In the winter, shoes protect from more than surface temperature. Dogs’ paws have adapted to withstand cold surfaces to some degree (no pun intended).  Tissue and fat are freeze-resistant, and the veins in a dog’s paws run parallel to the arteries, so warm blood from the heart is circulated next to the veins, warming the blood which then goes back to the heart. Pretty cool system, huh? (Again, no pun intended.)

But in the cold weather there are other concerns for little paws besides simply temperature. It can be difficult for any of us to gain traction on icy surfaces, be it street, sidewalk, or steps. Slipping and sliding around on ice could cause things like muscle strain or aggravate arthritis. Pads can get dry and cracked. Ice balls can form from water or snow between the pads and toes, and can be uncomfortable and potentially lead to ice burns.

De-icers, such as salt and grit for roads, pose a danger, as do antifreeze and other de-icers for cars. Antifreeze is toxic and deadly to animals but tastes sweet enough for a dog to lick it off its paw. Salt and grit contain chemicals that can cause burns with prolonged contact, as well as simply being uncomfortable to walk on.

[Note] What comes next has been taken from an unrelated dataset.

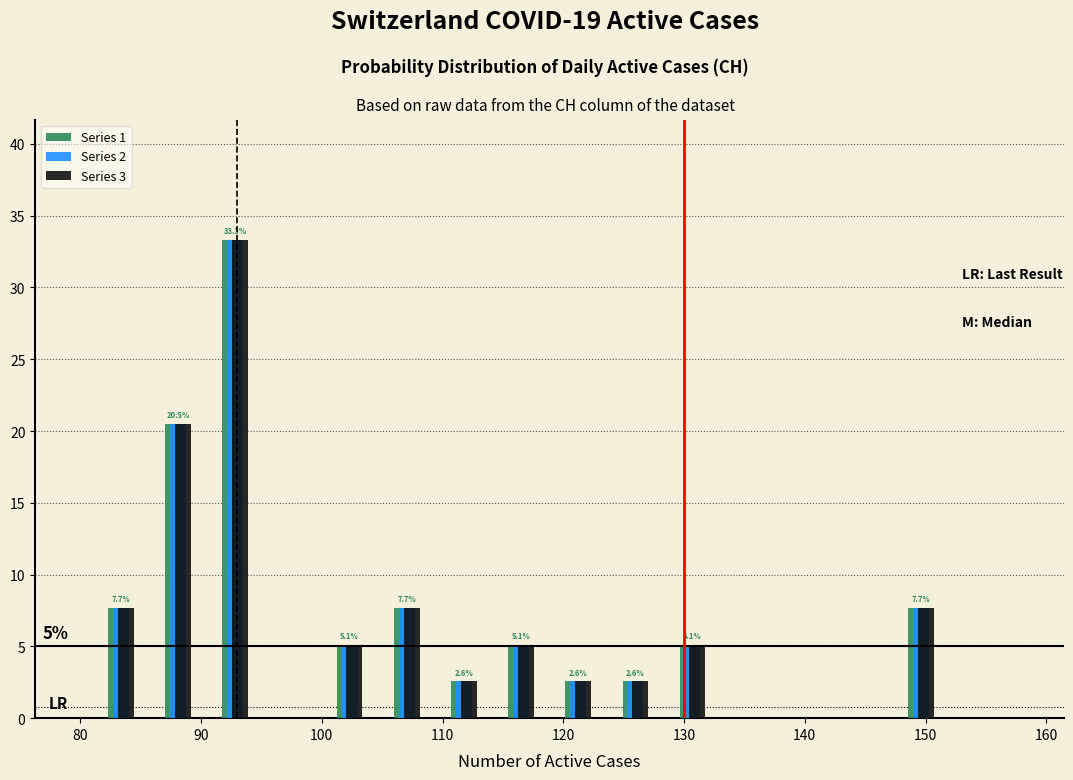

In the Series 3 series, which range on the x-axis has the tallest bar?

90 to 95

Dogs in shoes in snow in Alaska
Photo by Frank Kovalchek via flickr


I know, I know, “stuff on the ground” isn’t very specific or technical sounding. This “stuff” would be things like rocks, pebbles, pieces of glass, beer bottle caps, soda can tabs, burs, sticky gum, greasy taco wrappers, even spit (yes, gross, gross, GROSS!), used tissues (more gross), and general litter and trash. Some pretty nasty stuff if you ask me.

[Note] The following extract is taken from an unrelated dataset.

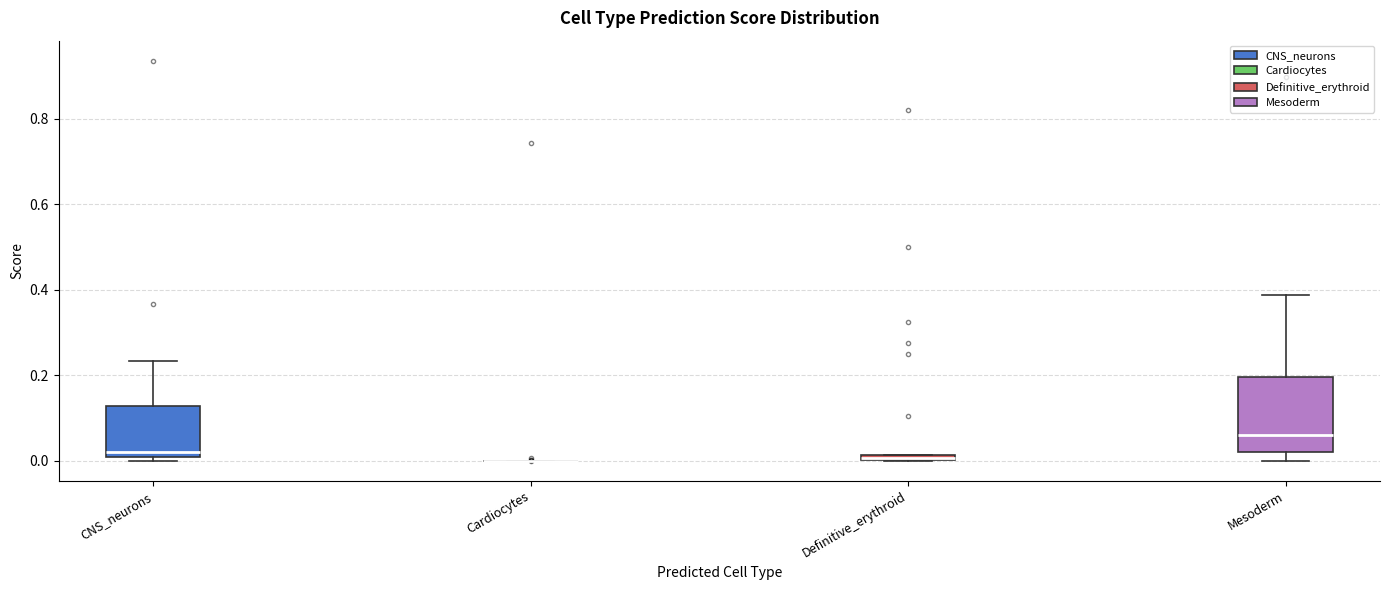

Where is the upper edge of the box for Definitive_erythroid on the y-axis? The values are not printed on the chart, so give them approximately, as read against the axis.

0.02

To shoe or not to shoe … that is the question. Whether or not your dog needs shoes depends on many factors. Size, overall health, breed, thickness of fur, terrain, how much time they spend outdoors, the current weather, all come into play here. Just don’t assume that any dog is fine at any time in any weather simply because they are dogs. A 10-year-old Chihuahua who has spent her life indoors is worlds away from a 5-year-old Saint Bernard who has spent many a winter day frolicking in the snow.

So keep these things in mind, use common sense, and perhaps err on the side of caution.

And maybe fashion.

Because black goes with everything and cute is always in style.